▶ **JOB**: Copy every line of the following data that includes the string "format".

[Entries taken from a collection]
******************************
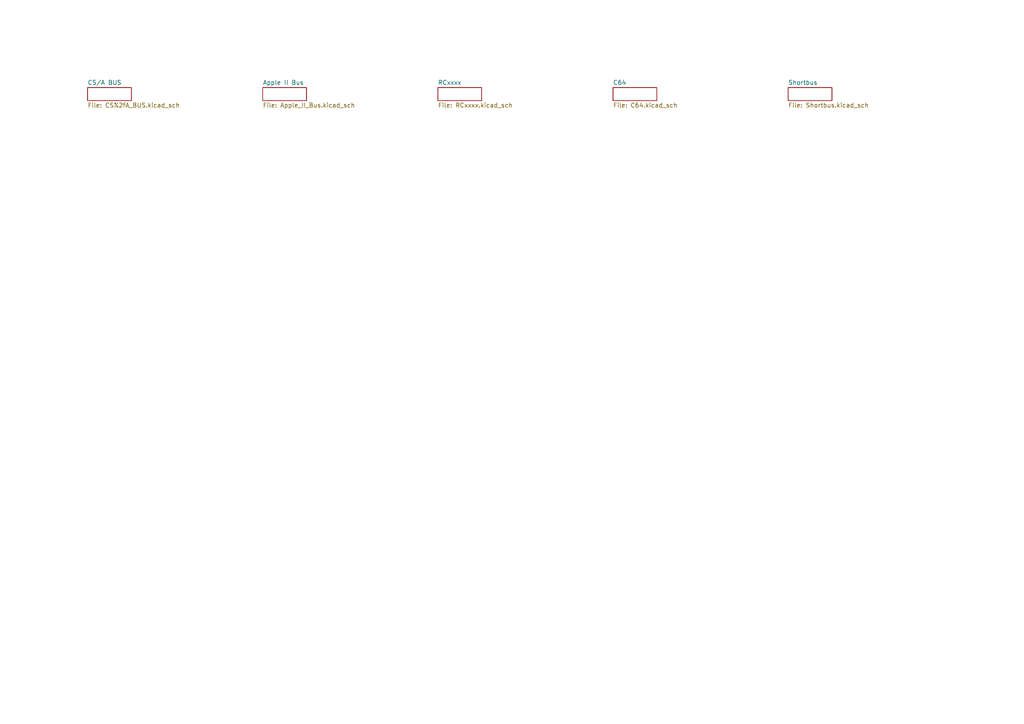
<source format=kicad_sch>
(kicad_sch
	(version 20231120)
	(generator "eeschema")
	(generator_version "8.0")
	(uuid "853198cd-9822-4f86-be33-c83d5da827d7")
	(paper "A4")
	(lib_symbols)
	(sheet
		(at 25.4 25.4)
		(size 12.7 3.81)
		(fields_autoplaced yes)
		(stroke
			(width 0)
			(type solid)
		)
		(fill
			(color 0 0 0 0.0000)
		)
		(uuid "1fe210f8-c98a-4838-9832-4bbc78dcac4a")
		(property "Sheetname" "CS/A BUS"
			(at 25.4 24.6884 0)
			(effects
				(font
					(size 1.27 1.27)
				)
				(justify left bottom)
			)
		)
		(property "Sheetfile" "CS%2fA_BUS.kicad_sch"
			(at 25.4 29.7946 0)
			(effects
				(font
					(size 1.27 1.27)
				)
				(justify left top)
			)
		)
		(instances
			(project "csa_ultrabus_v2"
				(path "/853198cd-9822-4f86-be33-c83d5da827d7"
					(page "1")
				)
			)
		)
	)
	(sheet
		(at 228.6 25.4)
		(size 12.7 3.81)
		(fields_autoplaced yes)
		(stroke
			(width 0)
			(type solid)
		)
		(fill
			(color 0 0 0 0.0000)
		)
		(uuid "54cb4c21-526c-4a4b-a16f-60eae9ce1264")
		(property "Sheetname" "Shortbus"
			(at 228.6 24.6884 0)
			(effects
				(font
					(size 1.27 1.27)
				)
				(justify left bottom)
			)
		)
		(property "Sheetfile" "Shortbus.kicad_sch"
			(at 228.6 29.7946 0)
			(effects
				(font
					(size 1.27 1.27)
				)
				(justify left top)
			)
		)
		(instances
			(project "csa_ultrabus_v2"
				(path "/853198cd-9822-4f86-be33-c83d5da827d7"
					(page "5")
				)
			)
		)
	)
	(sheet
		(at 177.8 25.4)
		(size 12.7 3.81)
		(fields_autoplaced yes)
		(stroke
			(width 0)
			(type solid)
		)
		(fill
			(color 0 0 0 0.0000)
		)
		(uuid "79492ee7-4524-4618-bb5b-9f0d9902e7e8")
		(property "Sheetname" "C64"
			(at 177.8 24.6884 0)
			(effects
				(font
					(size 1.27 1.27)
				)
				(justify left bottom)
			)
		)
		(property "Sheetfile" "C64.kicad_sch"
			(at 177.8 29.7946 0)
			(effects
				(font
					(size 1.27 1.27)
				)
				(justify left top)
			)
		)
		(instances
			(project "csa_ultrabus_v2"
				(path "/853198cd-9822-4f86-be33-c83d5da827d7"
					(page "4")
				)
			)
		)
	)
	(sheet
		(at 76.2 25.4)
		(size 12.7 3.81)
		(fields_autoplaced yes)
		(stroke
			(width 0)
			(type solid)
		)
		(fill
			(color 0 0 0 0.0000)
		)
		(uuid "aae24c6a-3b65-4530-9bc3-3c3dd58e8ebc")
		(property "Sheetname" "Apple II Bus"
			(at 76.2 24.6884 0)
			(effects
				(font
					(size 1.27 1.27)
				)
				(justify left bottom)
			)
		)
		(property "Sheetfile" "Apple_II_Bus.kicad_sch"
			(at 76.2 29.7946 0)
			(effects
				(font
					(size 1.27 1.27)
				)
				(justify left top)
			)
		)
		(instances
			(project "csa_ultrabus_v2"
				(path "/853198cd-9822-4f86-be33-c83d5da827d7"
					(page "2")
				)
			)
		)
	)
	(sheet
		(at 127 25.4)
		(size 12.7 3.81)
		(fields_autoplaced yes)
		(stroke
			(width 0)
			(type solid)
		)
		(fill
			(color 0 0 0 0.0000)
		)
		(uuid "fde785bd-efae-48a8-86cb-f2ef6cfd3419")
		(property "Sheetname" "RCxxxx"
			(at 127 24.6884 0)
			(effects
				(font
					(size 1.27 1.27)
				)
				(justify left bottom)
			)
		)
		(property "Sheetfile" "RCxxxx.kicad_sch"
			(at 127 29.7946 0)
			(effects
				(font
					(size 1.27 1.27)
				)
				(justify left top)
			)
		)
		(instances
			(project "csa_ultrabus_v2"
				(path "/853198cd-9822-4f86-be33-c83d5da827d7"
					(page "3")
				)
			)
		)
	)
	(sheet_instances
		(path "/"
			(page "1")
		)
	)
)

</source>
******************************
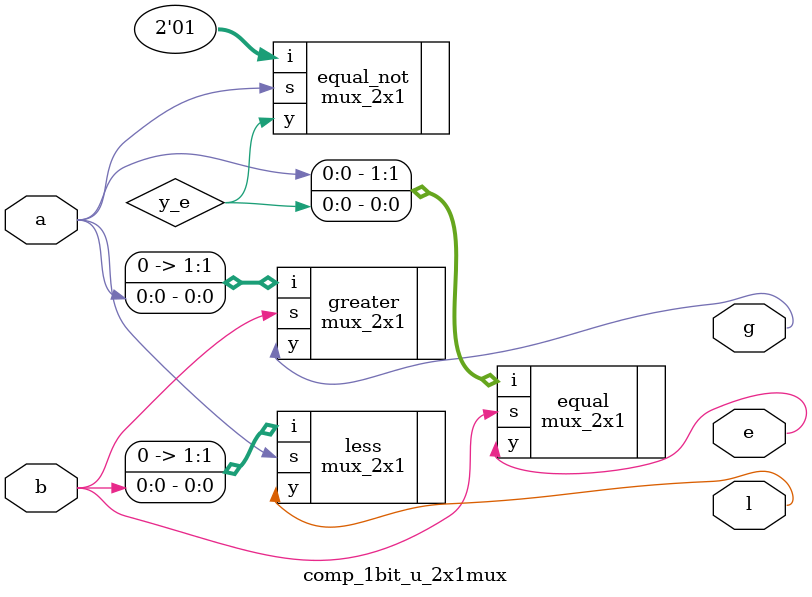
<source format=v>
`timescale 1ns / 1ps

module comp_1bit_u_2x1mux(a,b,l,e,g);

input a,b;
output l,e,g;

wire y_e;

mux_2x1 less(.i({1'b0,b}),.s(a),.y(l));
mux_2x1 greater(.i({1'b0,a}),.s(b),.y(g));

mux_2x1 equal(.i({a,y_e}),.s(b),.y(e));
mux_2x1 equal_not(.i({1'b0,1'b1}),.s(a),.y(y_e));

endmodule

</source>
******************************
▶ **REPLY TO THE EXERCISE**:
<source format=kicad_sch>
<source format=v>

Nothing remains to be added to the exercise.